Saí daquele sanatório o mais rápido que minhas pernas me permitiram, quando cheguei na entrada pedi a um dos mordomos que me chamasse um táxi. Quando o taxista chegou, pulei dentro do carro e o mandei ir o mais rápido de volta para o hotel, queria sair daquele local logo.

HOTEL INDEPENDENCE - GOLDLAND

Abri a porta com o cartão a fechando em seguida, ainda tentando digerir tudo o que Stefan havia me dito ou melhor, gritado em minha direção. Quem seria esse tal lenhador? E o que ele quis dizer com "deveria tê-la matado quando tive a chance"? Em algum momento ele teve a oportunidade de mata-la?

E quem seria esse tal "garoto lazarento"? Será verdade ou alguma invenção sem sentido como Cloe disse que ele poderia fazer? Eu estava com muitas perguntas e minha cabeça já estava fervendo, conseguia sentir todas as veias trabalhando a enorme pressão. Tudo ficou ainda mais confuso, a todo canto que vou, todos que procuro, só me trazem mais e mais perguntas, nunca nenhuma resposta. Que tipo de passado tão tenebroso minha mãe teve?

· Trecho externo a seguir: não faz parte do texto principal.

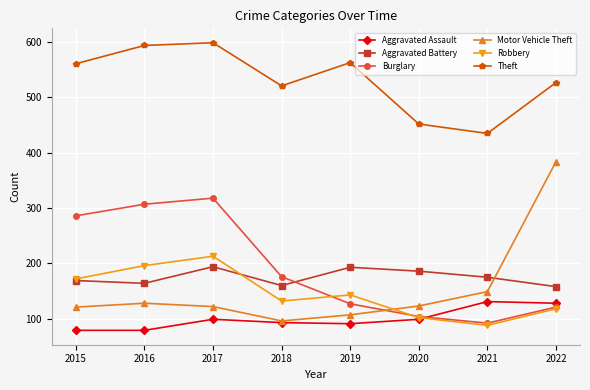

Which series has the widest spread of values?

Motor Vehicle Theft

Naquele momento, quando eu estava andando de um lado para o outro do quarto com a mão na cabeça, uma ave enorme e preta pousou no peitoril da janela, quase desmaiei com o susto. Mas, antes que pudesse ter qualquer tipo de reação, a ave soltou um grito fino que ecoou por todo o quarto e em seguida caiu no chão do quarto.

Eu dei um pulo para trás, batendo as costas na porta do banheiro, não dava para me afastar mais, mas mesmo assim eu tentava. A ave começou a se debater, como se tivesse sofrendo uma convulsão ou coisa do tipo. Apenas fiquei observando tudo, completamente sem reação, meu coração batia forte no peito e minha respiração trabalhava em um ritmo inconstante.

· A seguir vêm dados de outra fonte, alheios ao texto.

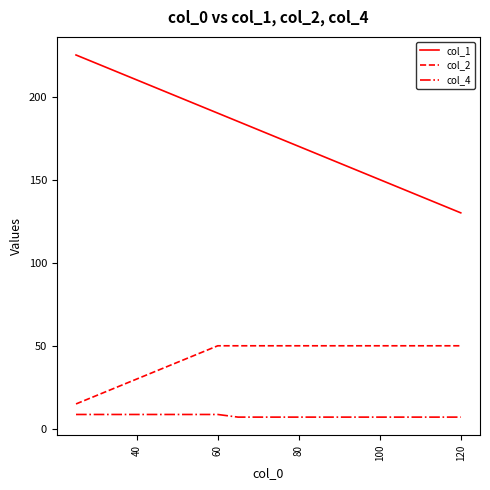

How many col_2 values are between 40 and 50?

15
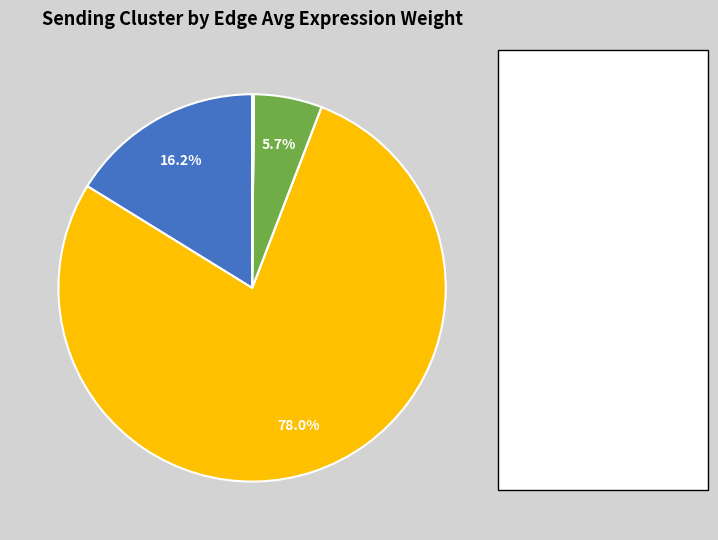

To the nearest percent, what portion does MuSCs represent?

6%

Tentei usar magia, mas o desespero do momento não me permitiu lembrar de nenhum feitiço, então estiquei a mão até um vaso próximo, já me preparando para joga-lo contra aquela coisa. Até que os espasmos do animal começaram a ficar menos frequentes e seu corpo começou a aumentar de tamanho, ficando cada vez mais e mais maior.

Aquilo já era motivo suficiente para eu sair correndo dali, mas - por algum motivo - sentia que deveria ficar. Do pássaro acabou surgindo um homem, mas não qualquer um, o mesmo homem que me entregara o cartão da loja de magia. Aquele era o homem que disse se chamar "senhor D.".

— Não se assuste - ele disse levantando as mãos, pedindo calma - sou eu

E ele sorriu no final, mas eu apenas permaneci o olhando, meus batimentos ainda descontrolados.

— Acredite em mim, eu queria que você soubesse de um jeito diferente, mas não tive escolha - ele disse em um tom de arrependimento - sua mão precisa de você, Mal

— Malévola? - finalmente falei - O que tem ela?

— Malévola prende fugir da penitenciaria e ela planeja fazer um grande estrago, você precisa voltar e convence-la a desistir pois, caso o contrário, ela jamais vencerá o julgamento e... será executada

Meu coração apertou, não podia permitir que aquilo acontecesse. Não vou permitir.

— Quem é você? - perguntei

O homem suspirou, pensando se deveria me responder ou não, mas - acredito que devido a gravidade da situação - acabou o fazendo.